Zenly
Methodology

How the Zen Score works

A plain explanation of what the Zen Score measures, what goes into it, and what it deliberately ignores.

The quality factor premium

The Zen Score is built around the quality factor premium: the well-documented historical observation that companies of high quality tend to beat the market over time. This is a well documented phenomenon and has been widely studied in financial academia and market history, and it is the foundation the score rests on.

Quality alone isn't enough

Beyond requiring high quality, a high Zen Score also requires the company to be reasonably valued - both in relation to its current earnings and in relation to its long-term expected growth. A great business bought at too high a price is not a great investment, so valuation is a hard requirement, not an afterthought.

What goes into the score

The exact formula of the Zen Score is not public, however, it consists of a combination of fundamental metrics, valuations and forecasts: revenue growth, return on invested capital, debt, price multiples, long-term growth forecasts.

The forecasts reflect how domain experts see the growth trajectory of the business. Unlike analyst price targets - which change on a whim based on the stock price - long-term growth forecasts have historically tended to be a good approximation of where a company's earnings are actually headed.

When a Zen Score isn't available

A Zen Score requires two baseline conditions to be met: the company must be profitable, and it must have a long-term growth forecast available. If either of these is missing, there isn't enough to work with to produce a reliable score, so no Zen Score is shown for that company.

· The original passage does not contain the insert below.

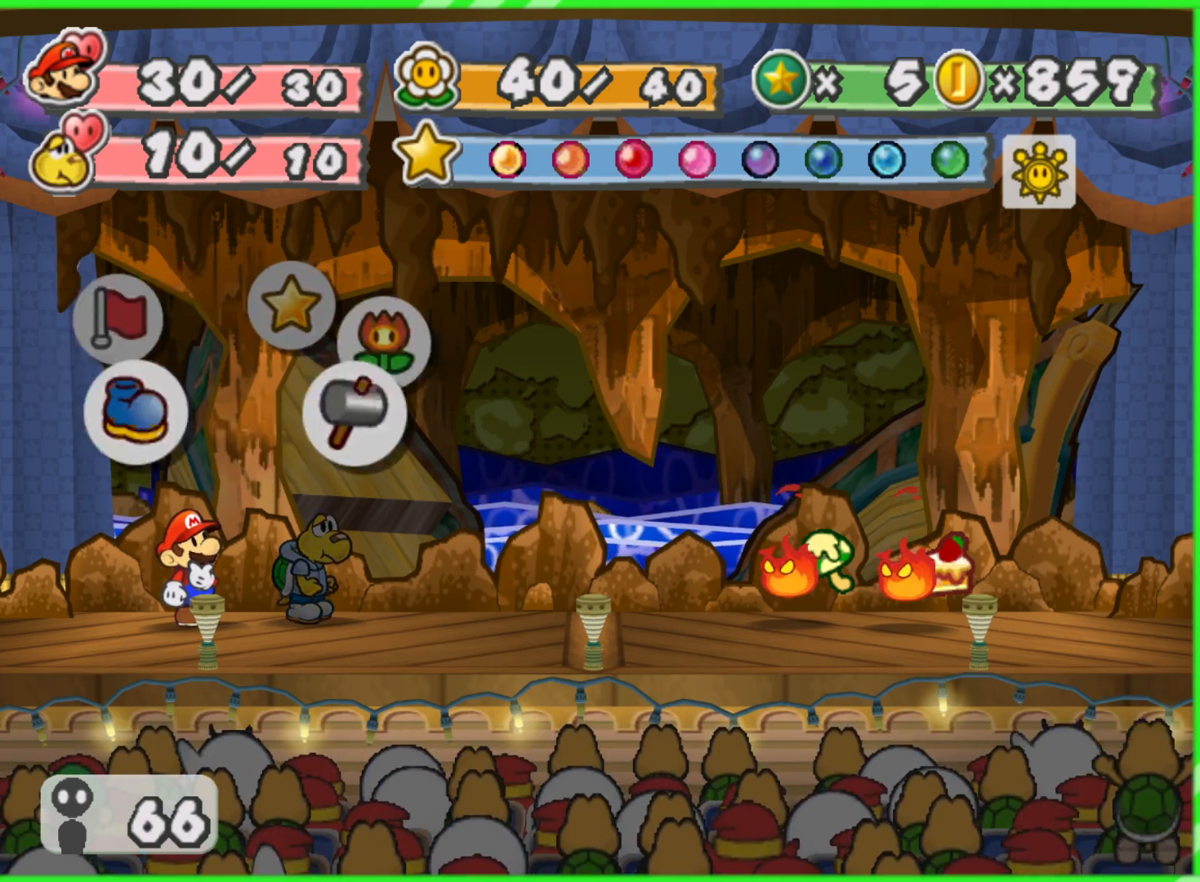
{"buttons": [], "left_stick": "down", "right_stick": "center", "events": [[50, "left_stick", "center"], [167, "A", "down"], [283, "A", "up"], [483, "left_stick", "down"]]}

What it deliberately ignores

The Zen Score does not care about momentum or hype. It is based on numbers and expert forecasts. The goal is to remove the noise from investing and let you objectively approximate, with good accuracy, how desirable an investment is using one single score.

What it doesn't promise

A company with a good Zen Score will not always beat the market. But on aggregate, given enough time, history has shown that companies with the good fundamental numbers the Zen Score captures do indeed beat the market. It is a research tool for tilting the odds in your favor - not a prediction.